#### [課題の要件]
(A) 将棋の起源についての抜粋に照らして、次の(i)〜(iii)が合っているかどうかを判断してください。それぞれ「はい」か「いいえ」で答え、決め手となる抜粋の語句をそのまま引用すること。(i) 筆者の私説では、将棋具を献上したのは北宋の商人である。(ii) 筆者は、献上されたお宝が1019年まで奈良の邸宅に保管されていたと考えていた。(iii) 玉将は、ホータン玉でできた将の模型のようなものだったとされている。
(B) 将棋の起源についての抜粋のうち、「いままで私がこのブログに述べた私説の内容によると、日本の将棋は西暦」から「御堂関白記を紹介した、倉本一宏著「藤原道長『御堂関白記』を読む」」までを書き写し、その際「土御門第」を「東三条殿」に置き換えよ。

#### [選定抜粋]
いままで私がこのブログに述べた私説の内容によると、日本の将棋は西暦
1010年年代に、北宋の商人が、藤原道長・頼道親子の何れか用に、玉
将は、写実的にホータン玉でできた将の模型という調子の、大理国産の宝
玉・黄金製の将棋具を、献上したのが、そもそもの発端という事になって
いる。そのため、今までその贈答または献上されたお宝は、藤原道長と頼
道の本宅、京都の土御門第(亭)に、刀伊の入寇の1019年まで保管さ
れていたと見るのが、自明だと考えていた。しかし、藤原道長の日記、
御堂関白記を紹介した、倉本一宏著「藤原道長『御堂関白記』を読む」

#### [抽出情報]
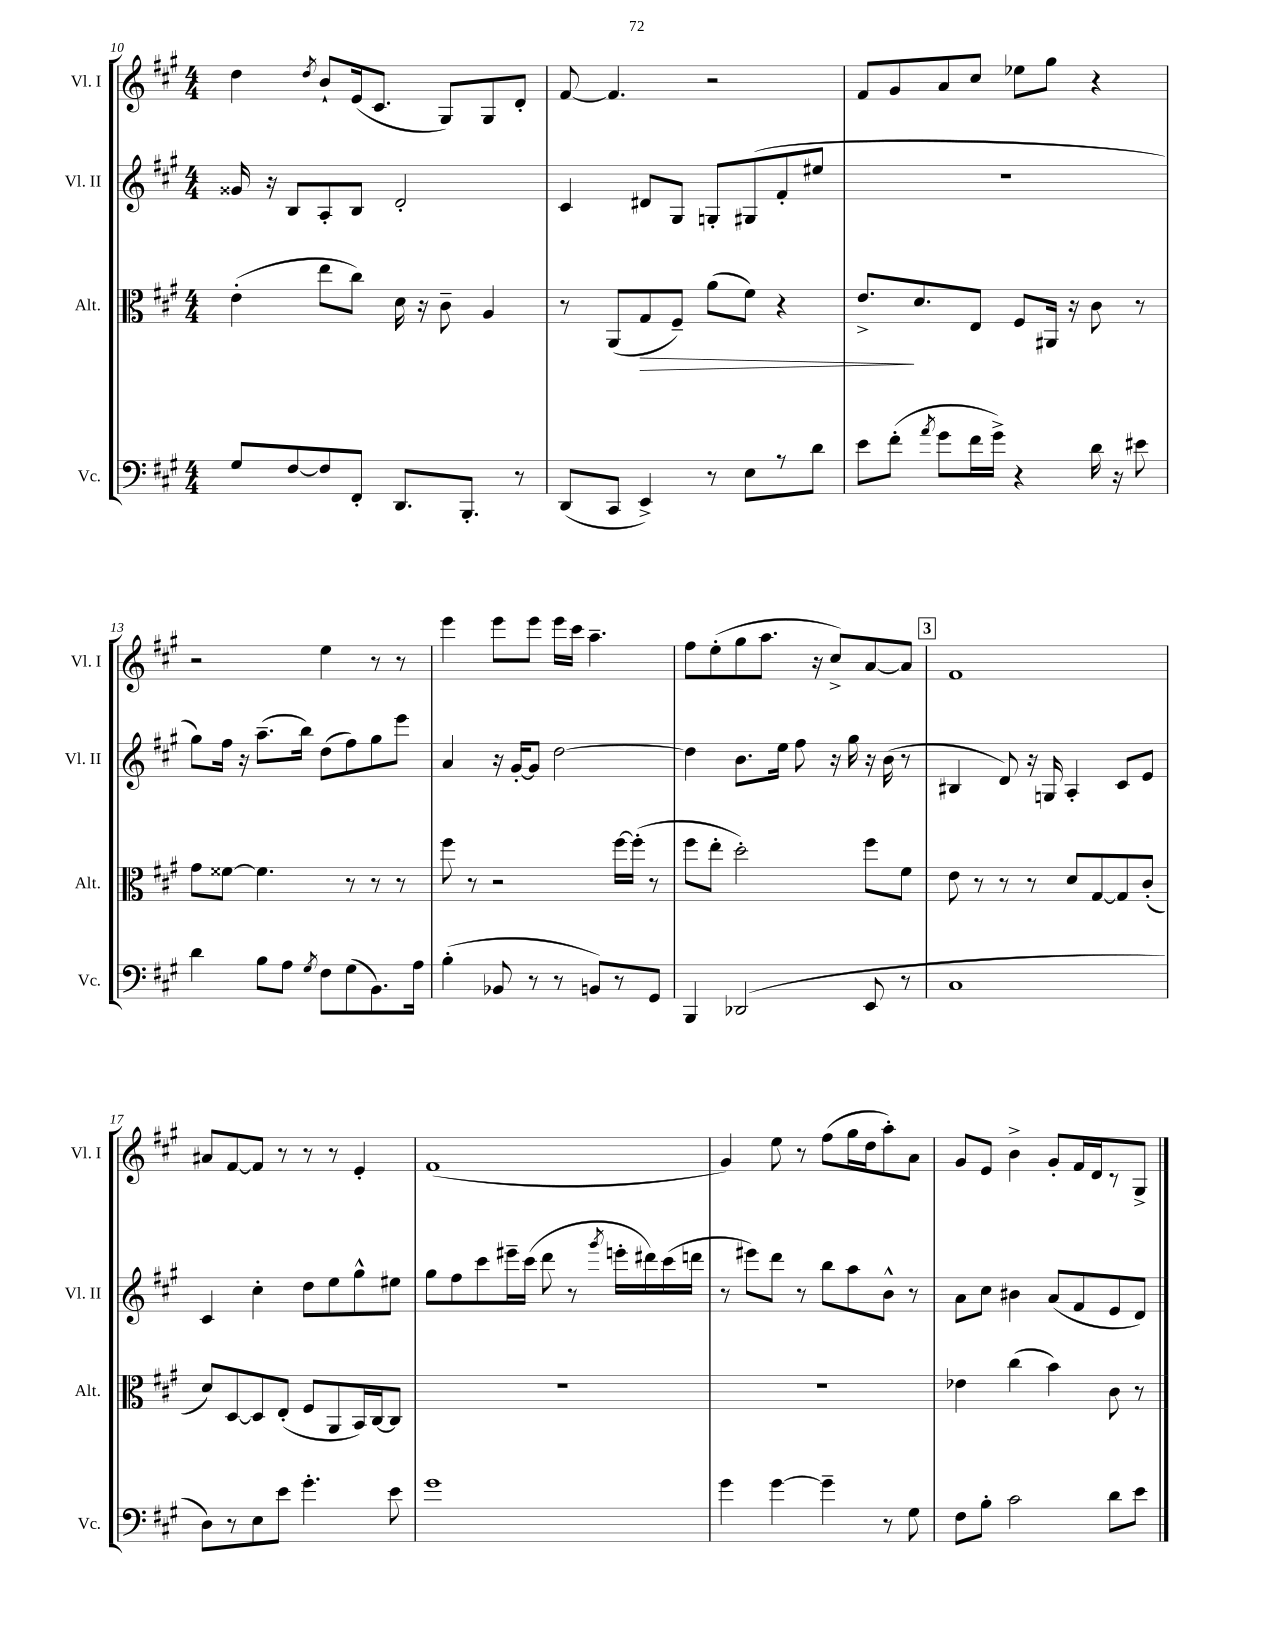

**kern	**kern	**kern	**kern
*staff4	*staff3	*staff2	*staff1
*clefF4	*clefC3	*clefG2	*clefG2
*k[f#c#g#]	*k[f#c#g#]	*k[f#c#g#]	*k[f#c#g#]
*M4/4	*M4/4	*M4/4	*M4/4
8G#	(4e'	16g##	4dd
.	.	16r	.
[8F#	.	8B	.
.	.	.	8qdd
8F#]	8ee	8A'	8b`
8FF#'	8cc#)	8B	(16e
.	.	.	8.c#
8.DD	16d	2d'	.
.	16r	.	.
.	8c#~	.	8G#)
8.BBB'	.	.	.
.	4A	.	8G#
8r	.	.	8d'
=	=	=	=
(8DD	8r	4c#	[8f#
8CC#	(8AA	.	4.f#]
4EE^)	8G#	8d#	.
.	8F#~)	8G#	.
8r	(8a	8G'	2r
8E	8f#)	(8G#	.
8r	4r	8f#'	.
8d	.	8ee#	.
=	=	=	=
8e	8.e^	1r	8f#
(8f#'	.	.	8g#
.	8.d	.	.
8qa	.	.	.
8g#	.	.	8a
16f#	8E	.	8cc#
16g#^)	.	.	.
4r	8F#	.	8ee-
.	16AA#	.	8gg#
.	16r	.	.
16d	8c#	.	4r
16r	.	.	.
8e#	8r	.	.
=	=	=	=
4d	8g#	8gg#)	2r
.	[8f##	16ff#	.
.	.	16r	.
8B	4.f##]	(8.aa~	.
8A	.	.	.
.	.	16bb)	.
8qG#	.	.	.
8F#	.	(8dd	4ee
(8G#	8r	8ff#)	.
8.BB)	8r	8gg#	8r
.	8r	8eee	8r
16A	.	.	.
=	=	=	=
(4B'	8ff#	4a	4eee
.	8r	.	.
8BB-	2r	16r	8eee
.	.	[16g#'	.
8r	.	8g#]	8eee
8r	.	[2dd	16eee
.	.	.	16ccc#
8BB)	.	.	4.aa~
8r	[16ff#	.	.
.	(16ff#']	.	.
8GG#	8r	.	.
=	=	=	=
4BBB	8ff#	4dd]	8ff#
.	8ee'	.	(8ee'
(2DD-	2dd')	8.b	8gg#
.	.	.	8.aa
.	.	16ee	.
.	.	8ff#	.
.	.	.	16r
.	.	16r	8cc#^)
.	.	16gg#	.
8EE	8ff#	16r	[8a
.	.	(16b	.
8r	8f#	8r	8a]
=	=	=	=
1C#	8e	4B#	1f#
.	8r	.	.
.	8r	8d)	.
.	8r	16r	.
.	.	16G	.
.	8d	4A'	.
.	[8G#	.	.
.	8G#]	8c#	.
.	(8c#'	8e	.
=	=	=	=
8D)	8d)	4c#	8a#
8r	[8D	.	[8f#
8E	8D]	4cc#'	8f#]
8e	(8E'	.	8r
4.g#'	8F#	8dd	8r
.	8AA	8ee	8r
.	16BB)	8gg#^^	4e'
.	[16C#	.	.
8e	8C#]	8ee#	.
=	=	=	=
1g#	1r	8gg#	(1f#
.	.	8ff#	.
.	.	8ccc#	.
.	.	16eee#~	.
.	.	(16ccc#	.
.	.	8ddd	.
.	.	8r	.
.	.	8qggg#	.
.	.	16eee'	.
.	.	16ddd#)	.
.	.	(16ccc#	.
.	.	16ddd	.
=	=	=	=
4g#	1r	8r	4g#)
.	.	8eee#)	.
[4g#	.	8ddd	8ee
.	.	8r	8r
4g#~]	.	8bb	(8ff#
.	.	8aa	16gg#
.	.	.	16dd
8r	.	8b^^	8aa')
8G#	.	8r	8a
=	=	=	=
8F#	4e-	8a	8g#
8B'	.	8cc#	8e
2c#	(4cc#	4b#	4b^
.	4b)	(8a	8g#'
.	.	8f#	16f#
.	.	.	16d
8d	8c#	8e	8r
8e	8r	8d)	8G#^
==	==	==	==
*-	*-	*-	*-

#### [出力結果]
(A)
(i) はい。「北宋の商人が」
(ii) いいえ。「京都の土御門第(亭)に」
(iii) はい。「ホータン玉でできた将の模型」

(B)
いままで私がこのブログに述べた私説の内容によると、日本の将棋は西暦
1010年年代に、北宋の商人が、藤原道長・頼道親子の何れか用に、玉
将は、写実的にホータン玉でできた将の模型という調子の、大理国産の宝
玉・黄金製の将棋具を、献上したのが、そもそもの発端という事になって
いる。そのため、今までその贈答または献上されたお宝は、藤原道長と頼
道の本宅、京都の東三条殿(亭)に、刀伊の入寇の1019年まで保管さ
れていたと見るのが、自明だと考えていた。しかし、藤原道長の日記、
御堂関白記を紹介した、倉本一宏著「藤原道長『御堂関白記』を読む」